Al encenderse, las casas se montan en el carro del tiempo, las paredes se caldean, el aire entra fresco por las ventanas y se lleva algunas penas o las deja para después. Eso sí, no es lo mismo “la diferencia de la luz de día / para el que llevan a la horca / con el alba del cielo”. Esto lo escribió Emily Dickinson en el dorso de un sobre; lo sé gracias a un hermoso libro que me envió hace tiempo Juan Carlos Calvillo, donde traduce y recopila en hermosas fotografías algunos poemas que ella anotó en pequeños papeles, aquí y allá, quizá para que no se le olvidaran (Las ruedas de las aves, Aquelarre, 2020). Quizá también nos echamos a andar así, junto con la casa, dejándonos mensajes en las servilletas, en las notas sobrantes de compras ya olvidadas e innecesarias.
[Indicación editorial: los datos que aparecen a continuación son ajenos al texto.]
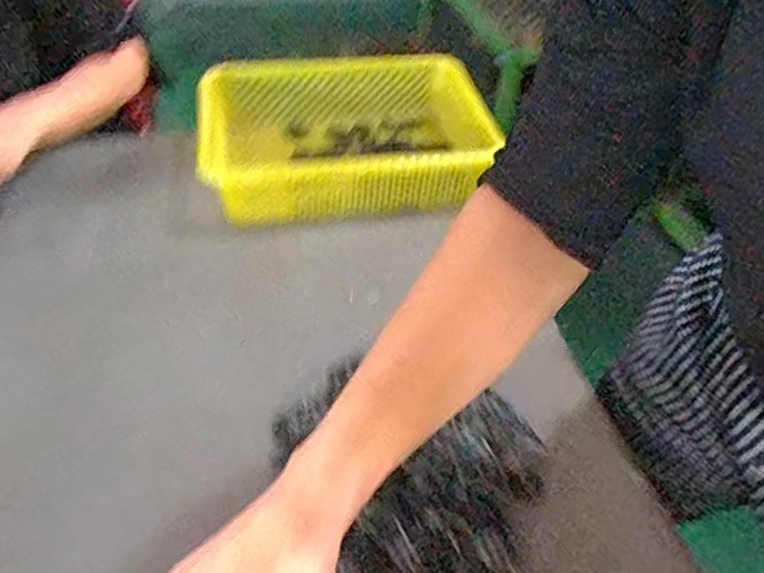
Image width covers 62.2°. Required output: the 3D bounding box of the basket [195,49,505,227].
[{"bbox_3d":[-0.041,-0.192,0.831,0.359,0.102,0.273,-6,48,-9],"label":"basket"}]

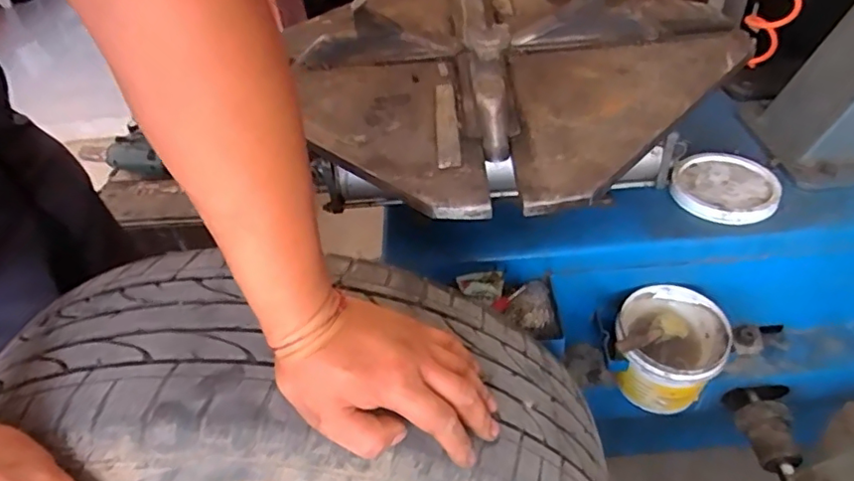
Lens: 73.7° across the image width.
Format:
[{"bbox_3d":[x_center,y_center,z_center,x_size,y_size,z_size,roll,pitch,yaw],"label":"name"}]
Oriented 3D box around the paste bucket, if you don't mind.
[{"bbox_3d":[0.291,0.139,0.696,0.123,0.108,0.134,14,46,21],"label":"paste bucket"}]

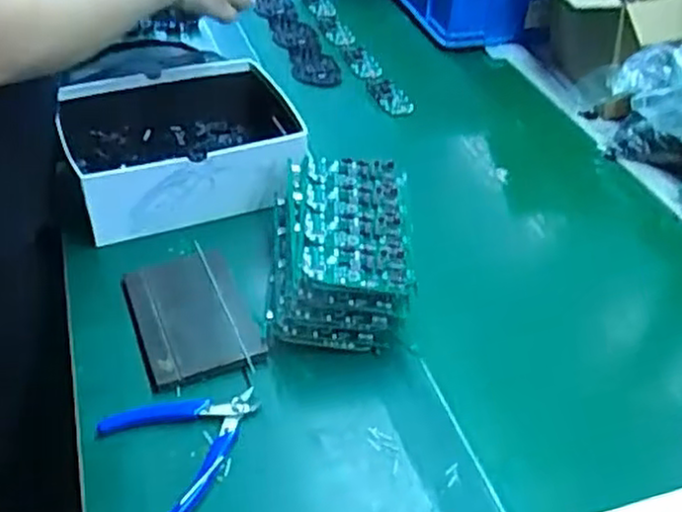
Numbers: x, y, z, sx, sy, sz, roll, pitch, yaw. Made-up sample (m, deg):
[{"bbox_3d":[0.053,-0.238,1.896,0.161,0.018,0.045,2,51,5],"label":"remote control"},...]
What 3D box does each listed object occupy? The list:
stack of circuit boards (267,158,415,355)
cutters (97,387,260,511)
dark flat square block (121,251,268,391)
[{"bbox_3d":[-0.002,-0.009,0.696,0.125,0.080,0.187,3,41,-2],"label":"stack of circuit boards"},{"bbox_3d":[-0.119,0.139,0.579,0.112,0.016,0.112,-31,52,-34],"label":"cutters"},{"bbox_3d":[-0.139,0.054,0.672,0.103,0.012,0.144,-12,44,-19],"label":"dark flat square block"}]

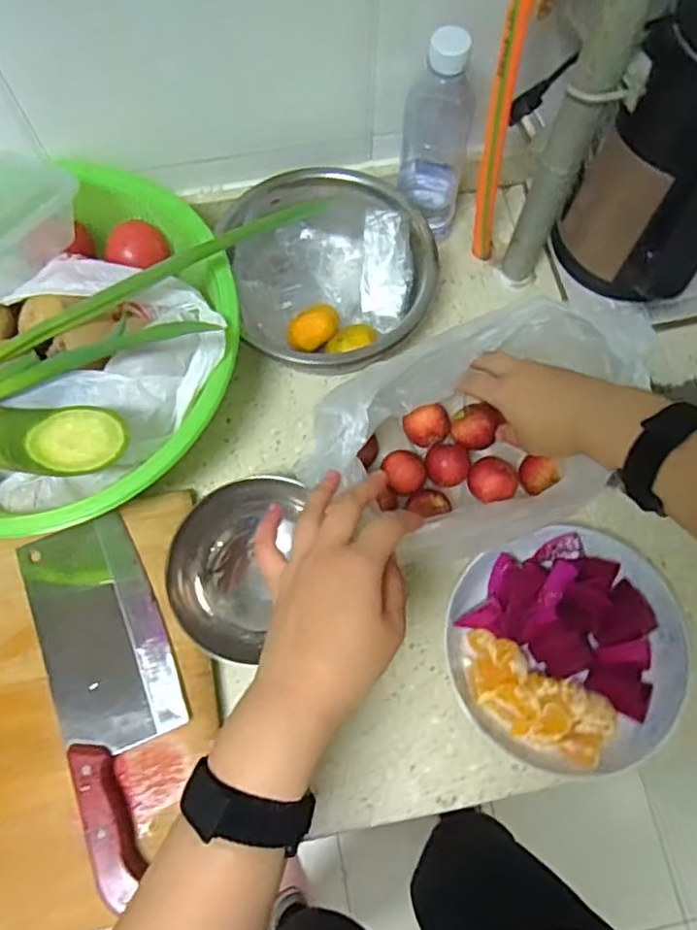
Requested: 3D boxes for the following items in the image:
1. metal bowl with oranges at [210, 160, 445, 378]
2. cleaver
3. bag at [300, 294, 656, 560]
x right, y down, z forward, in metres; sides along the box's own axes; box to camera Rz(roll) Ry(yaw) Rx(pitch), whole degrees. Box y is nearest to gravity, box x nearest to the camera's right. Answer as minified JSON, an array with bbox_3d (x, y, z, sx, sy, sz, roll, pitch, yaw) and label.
[{"bbox_3d":[-0.014,-0.178,0.621,0.179,0.092,0.184,0,71,0],"label":"metal bowl with oranges"},{"bbox_3d":[-0.186,0.173,0.512,0.095,0.020,0.276,-22,73,-8],"label":"cleaver"},{"bbox_3d":[0.115,-0.031,0.529,0.273,0.146,0.155,-30,74,-10],"label":"bag"}]

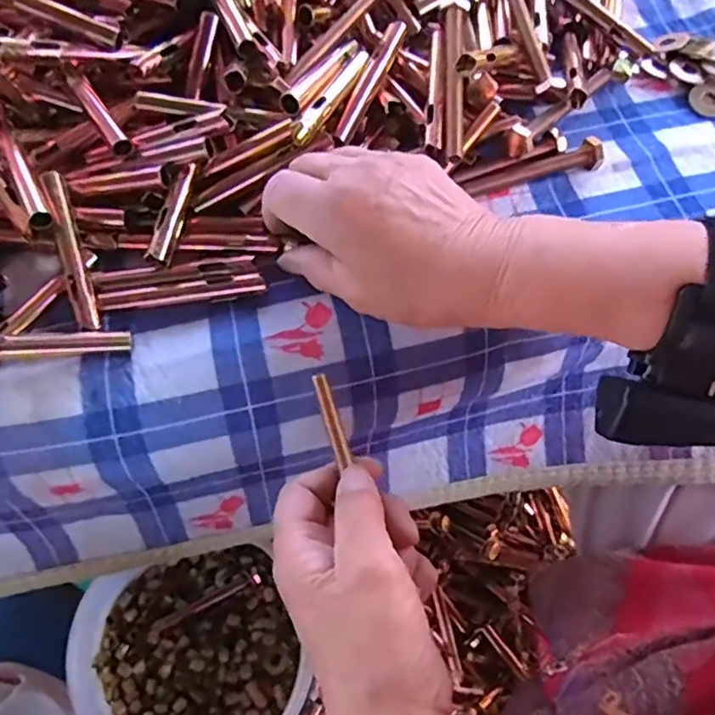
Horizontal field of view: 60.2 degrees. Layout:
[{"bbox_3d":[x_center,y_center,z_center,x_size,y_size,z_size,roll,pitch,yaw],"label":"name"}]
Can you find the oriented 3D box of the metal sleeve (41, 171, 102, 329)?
[{"bbox_3d":[-0.144,-0.053,0.310,0.011,0.011,0.082,-16,84,-10],"label":"metal sleeve"}]

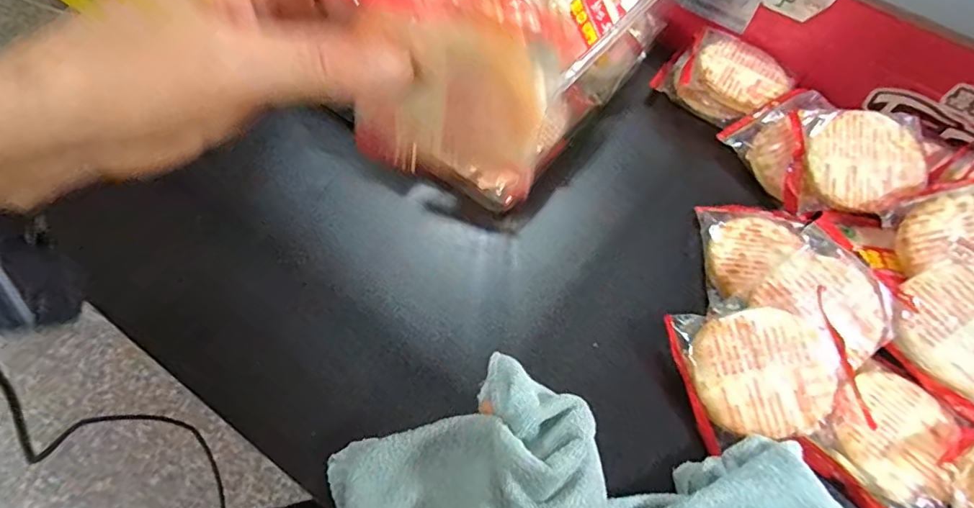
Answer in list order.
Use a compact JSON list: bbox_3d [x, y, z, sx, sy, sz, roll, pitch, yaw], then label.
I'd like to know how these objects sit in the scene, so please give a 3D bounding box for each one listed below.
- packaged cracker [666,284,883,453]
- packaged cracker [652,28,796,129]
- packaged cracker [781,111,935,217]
[{"bbox_3d":[0.171,0.071,0.330,0.099,0.017,0.081,-12,75,8],"label":"packaged cracker"},{"bbox_3d":[0.210,-0.155,0.476,0.083,0.030,0.097,-38,70,-25],"label":"packaged cracker"},{"bbox_3d":[0.288,-0.070,0.411,0.100,0.024,0.082,7,78,9],"label":"packaged cracker"}]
Hoy es Navidad y yo de verdad quisiera regalar en mi agradecimiento a los amables lectores un poco de esperanza, pero no está fácil, por tantas cosas que ya sabemos. A cambio comparto aquí otro poema de Emily Dickinson sobre una casa que también, a pesar de su espléndida humildad, se desempolva y echa andar cada mañana:
El Hogar más hermoso que yo he vistoSe construyó en una Hora
Lo hicieron dos sujetos conocidos
Una Flor y una araña a solas –
Una mansión de encaje y de Satén –
Que pasen muy felices fiestas y que la casa del 2023 cumpla sus esperanzas.